Voitures de fonction : pourquoi les entreprises françaises peinent à verdir leurs parcs

Publié le 30 avril 2024 à 13h54

Source : JT 20h Semaine

Depuis 2019, une loi oblige les grandes entreprises à intégrer un quota minimal de voitures à faibles émissions dans leur parc.
Mais deux tiers d'entre elles ne sont pas dans les clous.
Un texte prévoyant des sanctions est débattu mardi à l'Assemblée nationale, mais ne devrait pas être adopté en l'état.

Les 3500 entreprises qui gèrent un parc automobile de plus de 100 véhicules de fonction doivent, depuis 2019, respecter un quota de véhicules à faibles émissions quand elles renouvellent leur flotte.
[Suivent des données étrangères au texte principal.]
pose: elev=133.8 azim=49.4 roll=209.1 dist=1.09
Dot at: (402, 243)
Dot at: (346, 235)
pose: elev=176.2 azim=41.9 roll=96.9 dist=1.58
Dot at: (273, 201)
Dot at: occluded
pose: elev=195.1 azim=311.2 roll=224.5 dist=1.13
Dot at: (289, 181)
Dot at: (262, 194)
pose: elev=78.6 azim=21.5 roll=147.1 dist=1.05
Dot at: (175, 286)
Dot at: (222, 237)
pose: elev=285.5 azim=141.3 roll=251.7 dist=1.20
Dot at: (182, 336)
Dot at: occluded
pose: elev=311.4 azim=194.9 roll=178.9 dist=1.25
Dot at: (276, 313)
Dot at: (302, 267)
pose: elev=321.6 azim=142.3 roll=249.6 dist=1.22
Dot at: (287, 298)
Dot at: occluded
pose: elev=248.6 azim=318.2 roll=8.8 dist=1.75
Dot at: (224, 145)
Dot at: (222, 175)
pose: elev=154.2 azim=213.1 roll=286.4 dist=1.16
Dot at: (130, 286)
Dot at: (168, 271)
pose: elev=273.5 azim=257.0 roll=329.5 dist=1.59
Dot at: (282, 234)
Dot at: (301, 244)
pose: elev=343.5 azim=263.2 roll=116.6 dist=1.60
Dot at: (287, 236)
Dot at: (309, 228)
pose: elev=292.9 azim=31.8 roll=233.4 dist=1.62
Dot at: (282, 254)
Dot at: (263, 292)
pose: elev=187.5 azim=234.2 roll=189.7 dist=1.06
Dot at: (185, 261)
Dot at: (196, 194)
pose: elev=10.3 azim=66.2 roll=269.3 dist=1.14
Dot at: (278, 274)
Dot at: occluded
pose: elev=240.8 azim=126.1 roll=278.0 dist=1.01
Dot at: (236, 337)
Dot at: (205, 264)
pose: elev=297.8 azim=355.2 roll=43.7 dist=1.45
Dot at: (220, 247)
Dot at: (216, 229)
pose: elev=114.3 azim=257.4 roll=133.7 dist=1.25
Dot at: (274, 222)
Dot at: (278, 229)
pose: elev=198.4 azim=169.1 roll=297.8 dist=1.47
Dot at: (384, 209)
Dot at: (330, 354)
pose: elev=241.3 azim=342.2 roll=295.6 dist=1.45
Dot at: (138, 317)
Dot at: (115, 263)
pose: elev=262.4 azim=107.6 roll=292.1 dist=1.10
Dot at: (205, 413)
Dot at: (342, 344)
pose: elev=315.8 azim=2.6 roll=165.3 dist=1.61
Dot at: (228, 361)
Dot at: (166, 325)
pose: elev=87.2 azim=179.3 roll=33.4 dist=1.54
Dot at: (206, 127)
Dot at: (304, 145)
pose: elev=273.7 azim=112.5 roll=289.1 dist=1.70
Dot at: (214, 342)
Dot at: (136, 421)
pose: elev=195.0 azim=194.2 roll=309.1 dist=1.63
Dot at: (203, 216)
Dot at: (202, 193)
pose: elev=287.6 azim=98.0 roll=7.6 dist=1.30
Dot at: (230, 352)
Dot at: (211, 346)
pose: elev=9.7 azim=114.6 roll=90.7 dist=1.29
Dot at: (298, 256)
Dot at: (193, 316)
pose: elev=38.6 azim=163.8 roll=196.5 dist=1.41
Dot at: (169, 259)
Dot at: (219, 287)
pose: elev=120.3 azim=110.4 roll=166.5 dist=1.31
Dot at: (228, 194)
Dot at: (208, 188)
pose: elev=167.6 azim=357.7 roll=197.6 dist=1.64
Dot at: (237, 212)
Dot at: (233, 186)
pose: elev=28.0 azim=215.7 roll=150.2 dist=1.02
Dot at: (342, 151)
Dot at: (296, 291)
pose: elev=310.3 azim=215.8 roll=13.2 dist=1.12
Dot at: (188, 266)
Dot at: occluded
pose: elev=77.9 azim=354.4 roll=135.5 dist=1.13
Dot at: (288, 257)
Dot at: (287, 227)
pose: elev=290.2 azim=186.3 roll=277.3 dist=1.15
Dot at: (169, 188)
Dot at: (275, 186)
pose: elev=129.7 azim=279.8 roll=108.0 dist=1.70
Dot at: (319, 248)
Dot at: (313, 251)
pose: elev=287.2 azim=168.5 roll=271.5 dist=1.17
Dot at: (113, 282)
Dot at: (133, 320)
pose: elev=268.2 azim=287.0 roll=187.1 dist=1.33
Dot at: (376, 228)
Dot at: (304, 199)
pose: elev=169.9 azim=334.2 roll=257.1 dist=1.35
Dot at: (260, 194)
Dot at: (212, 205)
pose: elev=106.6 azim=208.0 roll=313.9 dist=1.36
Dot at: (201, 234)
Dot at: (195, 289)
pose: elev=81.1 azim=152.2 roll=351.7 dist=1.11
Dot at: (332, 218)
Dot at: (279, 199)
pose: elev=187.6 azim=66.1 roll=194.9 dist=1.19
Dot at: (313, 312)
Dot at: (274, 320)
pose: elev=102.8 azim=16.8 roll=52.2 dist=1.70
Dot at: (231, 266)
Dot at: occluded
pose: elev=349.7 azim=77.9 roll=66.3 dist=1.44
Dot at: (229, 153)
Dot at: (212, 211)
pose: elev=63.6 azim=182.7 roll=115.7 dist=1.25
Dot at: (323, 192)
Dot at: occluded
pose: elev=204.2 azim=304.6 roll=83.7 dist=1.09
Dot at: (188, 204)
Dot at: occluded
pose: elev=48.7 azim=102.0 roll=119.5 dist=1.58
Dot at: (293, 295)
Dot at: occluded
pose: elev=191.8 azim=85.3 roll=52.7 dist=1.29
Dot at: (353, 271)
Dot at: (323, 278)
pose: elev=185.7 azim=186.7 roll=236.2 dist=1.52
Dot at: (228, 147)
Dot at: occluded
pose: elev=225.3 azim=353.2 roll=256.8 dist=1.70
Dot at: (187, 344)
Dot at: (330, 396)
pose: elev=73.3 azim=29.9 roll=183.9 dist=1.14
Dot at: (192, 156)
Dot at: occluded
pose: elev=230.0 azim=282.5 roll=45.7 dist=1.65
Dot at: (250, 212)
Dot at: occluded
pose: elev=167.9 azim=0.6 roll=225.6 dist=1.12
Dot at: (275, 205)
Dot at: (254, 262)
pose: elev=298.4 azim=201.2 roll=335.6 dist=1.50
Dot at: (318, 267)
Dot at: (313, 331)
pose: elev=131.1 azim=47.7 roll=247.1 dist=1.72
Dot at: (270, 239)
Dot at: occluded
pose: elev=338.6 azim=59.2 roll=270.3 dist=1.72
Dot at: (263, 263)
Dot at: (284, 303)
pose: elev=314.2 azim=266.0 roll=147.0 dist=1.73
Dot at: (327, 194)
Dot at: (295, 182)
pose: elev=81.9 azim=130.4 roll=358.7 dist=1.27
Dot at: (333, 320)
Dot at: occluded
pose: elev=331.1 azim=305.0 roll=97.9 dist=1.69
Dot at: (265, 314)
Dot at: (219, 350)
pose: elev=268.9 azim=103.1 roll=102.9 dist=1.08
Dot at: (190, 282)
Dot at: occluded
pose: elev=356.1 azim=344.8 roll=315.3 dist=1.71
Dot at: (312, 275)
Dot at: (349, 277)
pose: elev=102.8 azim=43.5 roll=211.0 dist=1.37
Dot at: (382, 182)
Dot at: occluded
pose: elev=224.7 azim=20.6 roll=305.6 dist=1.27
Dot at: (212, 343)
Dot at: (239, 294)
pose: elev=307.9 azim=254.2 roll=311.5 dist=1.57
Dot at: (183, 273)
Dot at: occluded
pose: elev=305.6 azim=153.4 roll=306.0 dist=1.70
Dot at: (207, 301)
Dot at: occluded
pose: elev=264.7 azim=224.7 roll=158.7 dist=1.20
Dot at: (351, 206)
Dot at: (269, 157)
Un dispositif qui avait trois objectifs : accélérer la décarbonation du secteur des transports, augmenter le nombre de voitures électriques en circulation et donc alimenter un marché d'occasion et enfin anticiper l'interdiction à la vente des véhicules thermiques neufs en 2035.

Problème : cette loi n'est pas respectée. Selon une étude menée par l'ONG Transport & Environnement, 60% des entreprises visées par cette loi ne respectait pas ces quotas, fixés à 10% de leur parc renouvelé en 2022 et 2023. Pour la faire appliquer, le député de Seine-Maritime Damien Adam (Renaissance) a donc déposé une proposition de loi imposant des sanctions en cas de non-respect des quotas.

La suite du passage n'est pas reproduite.